Use secret credentials plus the official Google Ads API calls.

Secret credentials:

- OAuth: `hybridclaw auth login google --scopes "https://www.googleapis.com/auth/adwords"`
- Routes:
  `hybridclaw secret route add https://googleads.googleapis.com/ google-oauth Authorization Bearer`
  `hybridclaw secret route add https://googleads.googleapis.com/ GOOGLEADS_DEVELOPER_TOKEN developer-token none`
- Optional store values:
  `GOOGLEADS_CUSTOMER_ID`, `GOOGLEADS_BILLING_SETUP`,
  `GOOGLEADS_LOGIN_CUSTOMER_ID`

API calls:

```text
GET https://googleads.googleapis.com/v24/customers:listAccessibleCustomers
POST https://googleads.googleapis.com/v24/customers/<manager-customer-id>/googleAds:search
POST https://googleads.googleapis.com/v24/customers/<customer-id>/googleAds:search
GET https://googleads.googleapis.com/v24/customers/<customer-id>/invoices?billingSetup=customers/<customer-id>/billingSetups/<billing-setup-id>&issueYear=<yyyy>&issueMonth=<MONTH>
GET <invoice.pdfUrl>
```

Use `customer_client` to find MCC children, `billing_setup.resource_name` for
`billingSetup`, and `InvoiceService` `pdfUrl` for the PDF. Never call
`POST /v24/customers/<customer-id>:search`; use
`/v24/customers/<customer-id>/googleAds:search`.

## Run Discipline

- Process one provider at a time.
- Reuse a session-isolated browser profile per provider so cookies can persist
  between monthly runs.
- Add jitter between scrape providers when running live.
- Never solve captchas silently.
- Never OCR invoices in this skill; adapters return the official PDF.

## DATEV Handoff

When paired with the DATEV workflow, run invoice harvesting first, review the
manifest, then pass the normalized records and PDF paths to the DATEV upload
step.
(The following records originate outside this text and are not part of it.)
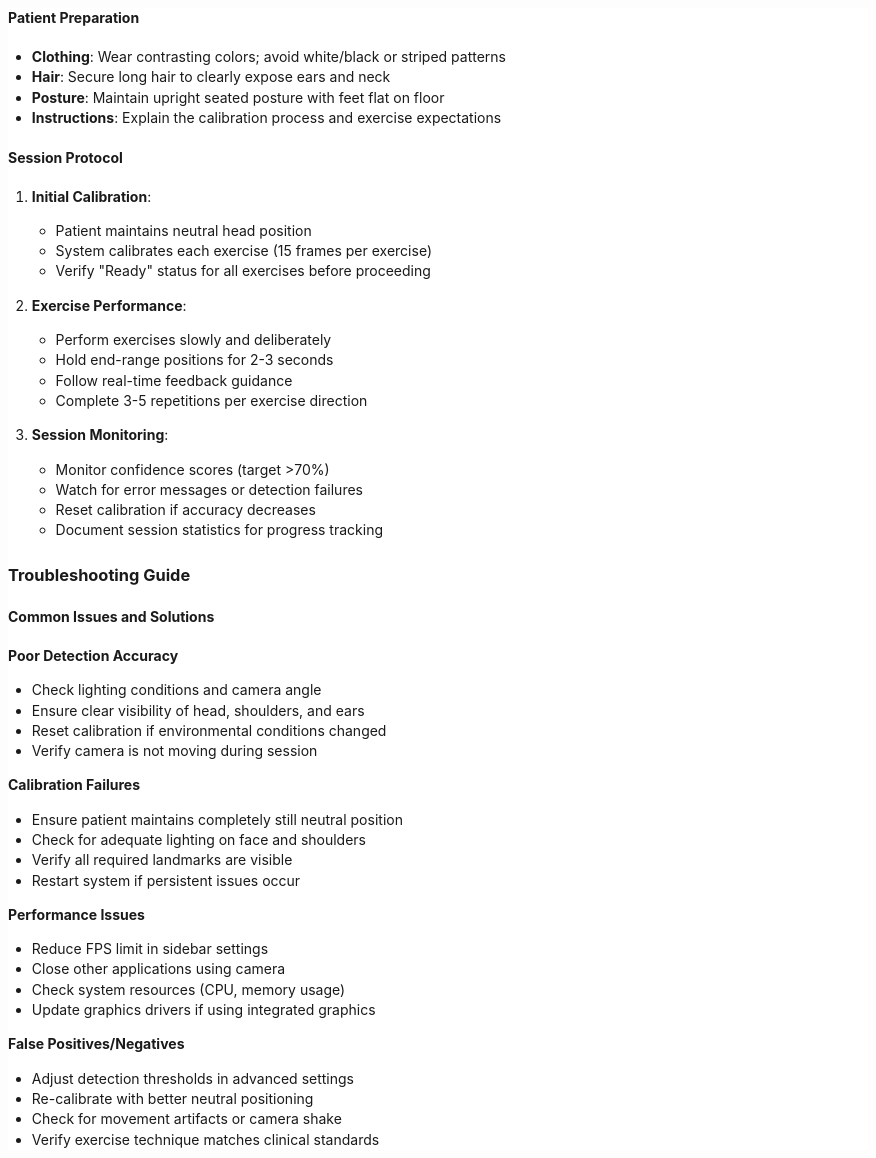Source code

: #### Patient Preparation

- **Clothing**: Wear contrasting colors; avoid white/black or striped patterns
- **Hair**: Secure long hair to clearly expose ears and neck
- **Posture**: Maintain upright seated posture with feet flat on floor
- **Instructions**: Explain the calibration process and exercise expectations

#### Session Protocol

1. **Initial Calibration**:

   - Patient maintains neutral head position
   - System calibrates each exercise (15 frames per exercise)
   - Verify "Ready" status for all exercises before proceeding

2. **Exercise Performance**:

   - Perform exercises slowly and deliberately
   - Hold end-range positions for 2-3 seconds
   - Follow real-time feedback guidance
   - Complete 3-5 repetitions per exercise direction

3. **Session Monitoring**:
   - Monitor confidence scores (target >70%)
   - Watch for error messages or detection failures
   - Reset calibration if accuracy decreases
   - Document session statistics for progress tracking

### Troubleshooting Guide

#### Common Issues and Solutions

**Poor Detection Accuracy**

- Check lighting conditions and camera angle
- Ensure clear visibility of head, shoulders, and ears
- Reset calibration if environmental conditions changed
- Verify camera is not moving during session

**Calibration Failures**

- Ensure patient maintains completely still neutral position
- Check for adequate lighting on face and shoulders
- Verify all required landmarks are visible
- Restart system if persistent issues occur

**Performance Issues**

- Reduce FPS limit in sidebar settings
- Close other applications using camera
- Check system resources (CPU, memory usage)
- Update graphics drivers if using integrated graphics

**False Positives/Negatives**

- Adjust detection thresholds in advanced settings
- Re-calibrate with better neutral positioning
- Check for movement artifacts or camera shake
- Verify exercise technique matches clinical standards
The composed workflow fixture is
`tests/fixtures/workflows/monthly-invoice-run.workflow.yaml`.

The runtime composition helper is `runMonthlyInvoiceRun` in `harvester.cjs`. It
runs configured providers one at a time, emits invoice audit events, and calls
`DatevUnternehmenOnlineUploadAdapter` when the handoff is enabled and the
operator provides a configured DATEV API/MCP client or upload driver/profile.